Deux générations sur le même balcon (Dossier spécial seniors)
Alors que les frais destinés au logement restent la dépense qui pèse le plus dans le porte-monnaie des Français, les conditions d'accès à un appartement se compliquent de génération en génération.
Aujourd'hui, des garanties strictes sont exigées par les propriétaires : a minima, des fiches de paye attestant d'un revenu mensuel au moins trois fois supérieur au montant du loyer. Certains n'hésitent pas à basculer de l'indiscrétion à la discrimination en affichant leurs prétentions sur la Toile. Ainsi, des locations « pour situations stables » sont proposées à de potentiels locataires aux « CDI demandés ». Les agences immobilières, moins regardantes, jouent les passeurs et laissent une facture salée de 13€/m2. Dans ce contexte difficile, trouver un appartement peut s'avérer très compliqué pour les étudiants, encore inactifs sur le marché de l'emploi.

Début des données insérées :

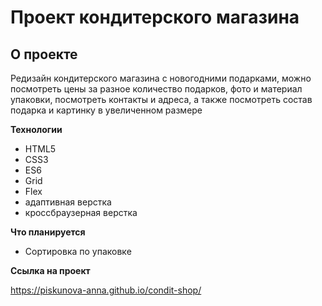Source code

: # Проект кондитерского магазина

## О проекте

Редизайн кондитерского магазина с новогодними подарками, можно посмотреть цены за разное количество подарков, 
фото и материал упаковки, посмотреть контакты и адреса, а также посмотреть состав подарка и картинку в увеличенном размере

**Технологии**

* HTML5
* CSS3
* ES6
* Grid
* Flex
* адаптивная верстка
* кроссбраузерная верстка

**Что планируется**

* Сортировка по упаковке

**Ссылка на проект**

https://piskunova-anna.github.io/condit-shop/
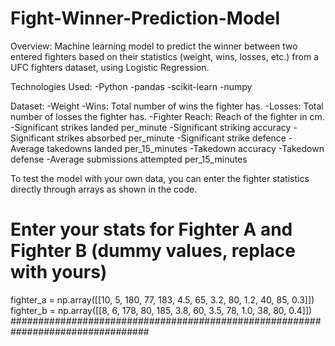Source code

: # Fight-Winner-Prediction-Model

Overview:
Machine learning model to predict the winner between two entered fighters based on their statistics (weight, wins, losses, etc.) from a UFC fighters dataset, using Logistic Regression.

Technologies Used:
-Python
-pandas
-scikit-learn
-numpy

Dataset:
-Weight
-Wins: Total number of wins the fighter has.
-Losses: Total number of losses the fighter has.
-Fighter Reach: Reach of the fighter in cm.
-Significant strikes landed per_minute
-Significant striking accuracy
-Significant strikes absorbed per_minute
-Significant strike defence
-Average takedowns landed per_15_minutes
-Takedown accuracy
-Takedown defense
-Average submissions attempted per_15_minutes

To test the model with your own data, you can enter the fighter statistics directly through arrays as shown in the code.
# Enter your stats for Fighter A and Fighter B (dummy values, replace with yours)
fighter_a = np.array([[10, 5, 180, 77, 183, 4.5, 65, 3.2, 80, 1.2, 40, 85, 0.3]]) 
fighter_b = np.array([[8, 6, 178, 80, 185, 3.8, 60, 3.5, 78, 1.0, 38, 80, 0.4]])
#################################################################################






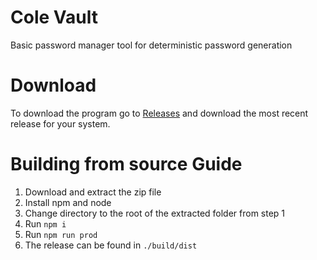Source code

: # Cole Vault

Basic password manager tool for deterministic password generation

# Download

To download the program go to [Releases](https://github.com/ojcole/Password-Manager/releases) and
download the most recent release for your system.

# Building from source Guide

1. Download and extract the zip file
2. Install npm and node
3. Change directory to the root of the extracted folder from step 1
4. Run `npm i`
5. Run `npm run prod`
6. The release can be found in `./build/dist`
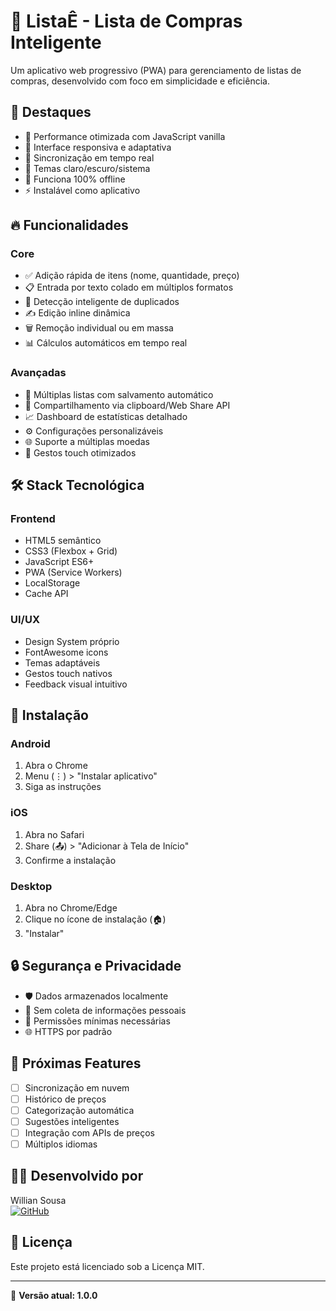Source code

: # 🛒 ListaÊ - Lista de Compras Inteligente

Um aplicativo web progressivo (PWA) para gerenciamento de listas de compras, desenvolvido com foco em simplicidade e eficiência.

## 🌟 Destaques

- 💨 Performance otimizada com JavaScript vanilla
- 📱 Interface responsiva e adaptativa
- 🔄 Sincronização em tempo real
- 🌙 Temas claro/escuro/sistema
- 📍 Funciona 100% offline
- ⚡ Instalável como aplicativo

## 🔥 Funcionalidades

### Core

- ✅ Adição rápida de itens (nome, quantidade, preço)
- 📋 Entrada por texto colado em múltiplos formatos
- 🧠 Detecção inteligente de duplicados
- ✍️ Edição inline dinâmica
- 🗑️ Remoção individual ou em massa
- 📊 Cálculos automáticos em tempo real

### Avançadas

- 💾 Múltiplas listas com salvamento automático
- 🚀 Compartilhamento via clipboard/Web Share API
- 📈 Dashboard de estatísticas detalhado
- ⚙️ Configurações personalizáveis
- 🌐 Suporte a múltiplas moedas
- 🎯 Gestos touch otimizados

## 🛠️ Stack Tecnológica

### Frontend

- HTML5 semântico
- CSS3 (Flexbox + Grid)
- JavaScript ES6+
- PWA (Service Workers)
- LocalStorage
- Cache API

### UI/UX

- Design System próprio
- FontAwesome icons
- Temas adaptáveis
- Gestos touch nativos
- Feedback visual intuitivo

## 📱 Instalação

### Android

1. Abra o Chrome
2. Menu (⋮) > "Instalar aplicativo"
3. Siga as instruções

### iOS

1. Abra no Safari
2. Share (📤) > "Adicionar à Tela de Início"
3. Confirme a instalação

### Desktop

1. Abra no Chrome/Edge
2. Clique no ícone de instalação (🏠)
3. "Instalar"

## 🔒 Segurança e Privacidade

- 🛡️ Dados armazenados localmente
- 🔐 Sem coleta de informações pessoais
- 📱 Permissões mínimas necessárias
- 🌐 HTTPS por padrão

## 🎯 Próximas Features

- [ ] Sincronização em nuvem
- [ ] Histórico de preços
- [ ] Categorização automática
- [ ] Sugestões inteligentes
- [ ] Integração com APIs de preços
- [ ] Múltiplos idiomas

## 👨‍💻 Desenvolvido por

Willian Sousa  
[![GitHub](https://img.shields.io/badge/GitHub-Wiooll-000?logo=github)](https://github.com/Wiooll)

## 📄 Licença

Este projeto está licenciado sob a Licença MIT.

---

🌟 **Versão atual: 1.0.0**
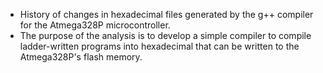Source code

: - History of changes in hexadecimal files generated by the g++ compiler for the Atmega328P microcontroller.
- The purpose of the analysis is to develop a simple compiler to compile ladder-written programs into hexadecimal that can be written to the Atmega328P's flash memory.
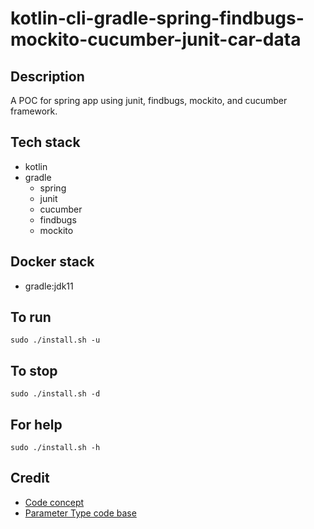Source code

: # kotlin-cli-gradle-spring-findbugs-mockito-cucumber-junit-car-data

## Description
A POC for spring app using junit,
findbugs, mockito,
and cucumber framework.

## Tech stack
- kotlin
- gradle
  - spring
  - junit
  - cucumber
  - findbugs
  - mockito

## Docker stack
- gradle:jdk11

## To run
`sudo ./install.sh -u`

## To stop
`sudo ./install.sh -d`

## For help
`sudo ./install.sh -h`

## Credit
- [Code concept](https://stackoverflow.com/questions/67847818/maven-junit-5-cucumber-not-running-tests)
- [Parameter Type code base](https://thepracticaldeveloper.com/cucumber-guide-3-step-definitions-state/)

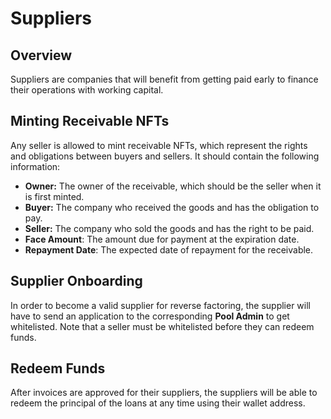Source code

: # Suppliers

## Overview

Suppliers are companies that will benefit from getting paid early to finance their operations with working capital.

## Minting Receivable NFTs

Any seller is allowed to mint receivable NFTs, which represent the rights and obligations between buyers and sellers. It should contain the following information:

* **Owner:** The owner of the receivable, which should be the seller when it is first minted.
* **Buyer:** The company who received the goods and has the obligation to pay.
* **Seller:** The company who sold the goods and has the right to be paid.
* **Face Amount**: The amount due for payment at the expiration date.
* **Repayment Date**: The expected date of repayment for the receivable.

## Supplier Onboarding

In order to become a valid supplier for reverse factoring, the supplier will have to send an application to the corresponding **Pool Admin** to get whitelisted. Note that a seller must be whitelisted before they can redeem funds.

## Redeem Funds

After invoices are approved for their suppliers, the suppliers will be able to redeem the principal of the loans at any time using their wallet address.


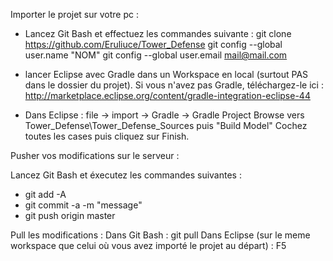 Importer le projet sur votre pc :

- Lancez Git Bash et effectuez les commandes suivante :
  git clone https://github.com/Eruliuce/Tower_Defense
  git config --global user.name "NOM"
  git config --global user.email mail@mail.com

- lancer Eclipse avec Gradle dans un Workspace en local (surtout PAS dans le dossier du projet). Si vous n'avez pas Gradle, téléchargez-le ici : http://marketplace.eclipse.org/content/gradle-integration-eclipse-44

- Dans Eclipse : file -> import -> Gradle -> Gradle Project
  Browse vers Tower_Defense\Tower_Defense_Sources puis "Build Model"
  Cochez toutes les cases puis cliquez sur Finish.

Pusher vos modifications sur le serveur :

  Lancez Git Bash et éxecutez les commandes suivantes :
  - git add -A
  - git commit -a -m "message"
  - git push origin master

Pull les modifications :
  Dans Git Bash : git pull
  Dans Eclipse (sur le meme workspace que celui où vous avez importé le projet au départ) : F5
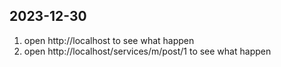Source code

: ## 2023-12-30

1. open http://localhost to see what happen
2. open http://localhost/services/m/post/1 to see what happen
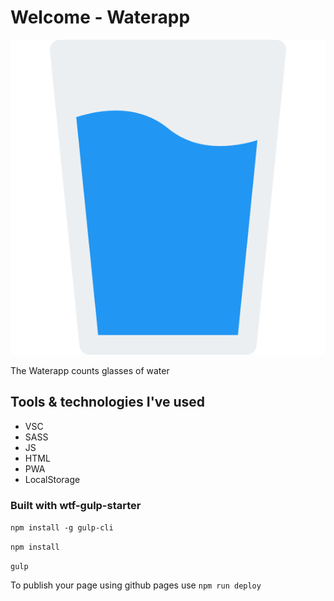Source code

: # Welcome - Waterapp
![Glass](src/assets/img/water-glass.svg)

The Waterapp counts glasses of water

## Tools & technologies I've used
- VSC
- SASS
- JS
- HTML
- PWA
- LocalStorage


### Built with wtf-gulp-starter

`npm install -g gulp-cli`

`npm install`

`gulp`

To publish your page using github pages use `npm run deploy`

La cohabitation intergénérationnelle se présente alors comme une alternative innovante qui propose une même solution à deux problèmes de société. D'un côté, les difficultés que rencontrent les jeunes de moins de 30 ans pour se loger ; de l'autre, l'isolement dont sont victimes les seniors. Cet échange de bons procédés semble donc favorable aux deux tranches d'âge : l'une sans le sou, l'autre vulnérable.
Gagnant- gagnant
Opter pour un logement intergénérationnel comporte de nombreux avantages. Pour les personnes âgées qui proposent de partager leur logement, cohabiter signifie maintenir un lien social dynamisant, entretenir des échanges au quotidien et se sentir sécurisées en cas d'imprévus. Si la cohabitation procure un complément de revenus pour certains, d'autres au contraire n'exigent aucune participation aux frais et mettent en avant l'aspect humain de cette aventure transgénérationnelle.
Du côté des jeunes, notamment ceux qui quittent le foyer familial pour la première fois, cette solution est également un rempart contre la solitude qui résulte de leur arrivée dans un nouvel environnement. En plus de rassurer leurs parents, ils auront l'assurance d'investir un logement confortable, de courte durée et à un prix défiant toute concurrence : un bénéfice non négligeable à une période qui leur demande de la mobilité et de faibles dépenses. Ce mode de vie peut également s'avérer efficace pour des jeunes travailleurs amenés à exercer une activité à temps partiel, dans une ville éloignée de leur domicile. Mais cette colocation atypique est avant tout l'occasion précieuse d'entretenir un dialogue régulier avec leurs aînés et d'acquérir une meilleure connaissance de cette génération et de ses besoins. Resserrer les liens sociaux à travers les aléas du « vivre ensemble » semble bien l'objectif principal de ce dispositif.
Dispositif encadré
Cette initiative sociale et citoyenne voit sa cote de popularité grimper en flèche depuis plus de dix ans. Pour chapeauter les binômes, des associations se sont développées partout en France. Elles se chargent de mettre en relation les hébergeurs et les hébergés en fonction de leur profil et de leurs attentes, et veillent au respect de valeurs mutuelles. Entre-aide et convivialité sont les piliers d'un engagement réciproque officialisé sous forme de charte. Au lendemain de la canicule de 2003, ces structures locales et régionales se sont fédérées au sein du réseau CosI. Alertées par la vague de décès causés par les fortes chaleurs, les associations ont décidé de mettre en place une alternative durable afin de lutter contre l'isolement des seniors.
Aujourd'hui, il existe deux modèles principaux de cohabitation solidaire intergénérationnelle. Une formule exempte de loyer, dans laquelle le jeune s'engage à être présent le soir et à aider la personne âgée dans certaines taches (faire les courses, le ménage, cuisiner, sortir les poubelles...). Cet accord est en partie tributaire de l'autonomie du senior mais, dans tous les cas, le colocataire ne se substitue pas à une aide à domicile ou à un accompagnement médicalisé, tout comme son aîné ne devient pas son assistante sociale. Vous pouvez également opter pour un format plus « traditionnel », où l'étudiant est hébergé à domicile en échange d'un petit loyer ou d'une participation aux frais (entre 70 et 200€ par mois). Le jeune est alors complètement indépendant mais doit toujours être en mesure de respecter ses engagements en s'investissant durablement dans l'élaboration d'une vie quotidienne faite d'écoute et de partage. Le retraité, lui aussi, doit être capable de s'adapter au mode de vie de son hôte afin de construire un équilibre à deux.